Reading text:
>>>>>

St. Martin laugh’d, though then at mass,
To see the devil such an ass,
To think a parchment roll, or e’en a skin,
Would hold two women's chat, when they begin."
These Englished verses present the story as a vision of St. Martin and were reprinted as witty indictments of "female loquacity" in several early 19th century miscellanies, sometimes given as "from Rabelais."

Medieval versions often delegate the Devil's role to a subordinate demon named Tutevillus or Tutivillus.  From a modern anthology of Devil Stories, crediting Francis Oscar Mann, "The Vision of Saint Simon of Blewberry":
According to mediaeval tradition the devil has his agents even in the churches. In the administration of hell where the tasks are carefully parcelled out among the thousands of imps, the church has been assigned to the fiend with the poetic name of Tutevillus. It is his duty to attend all services in order to listen to the gossips and to write down every word they say. After death these women are entertained in hell with their own speeches, which this diabolical church clerk has carefully noted down. Tradition has it that one fine Sunday this demon was sitting in a church on a beam, on which he held himself fast by his feet and his tail, right over two village gossips, who chattered so much during the Blessed Mass that he soon filled every corner of the parchment on both sides. Poor Tutevillus worked so hard that the sweat ran in great drops down his brow, and he was ready to sink with exhaustion. But the gossips ceased not to sin with their tongues, and he had no fair parchment left whereon to record their foul words. So having considered for a little while, he grasped one end of the roll with his teeth and seized the other end with his claws and pulled so hard as to stretch the parchment. He tugged and tugged with all his strength, jerking back his head mightily at each tug, and at last giving such a fierce jerk that he suddenly lost his balance and fell head over heels from the beam to the floor of the church.

<<<<<

Information provided:

>>>>>

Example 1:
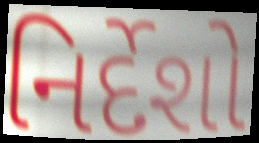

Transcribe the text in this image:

<<<<<

Exercise task:
Answer these questions from the text about the devil and the gossips:
(a) Who laughed while at mass in the Englished verses?
(b) What name do medieval versions often give the subordinate demon?
(c) With what did the demon hold himself fast on the beam?
The material has no connection to the text.

Output below:
(a) St. Martin
(b) Tutevillus or Tutivillus
(c) His feet and his tail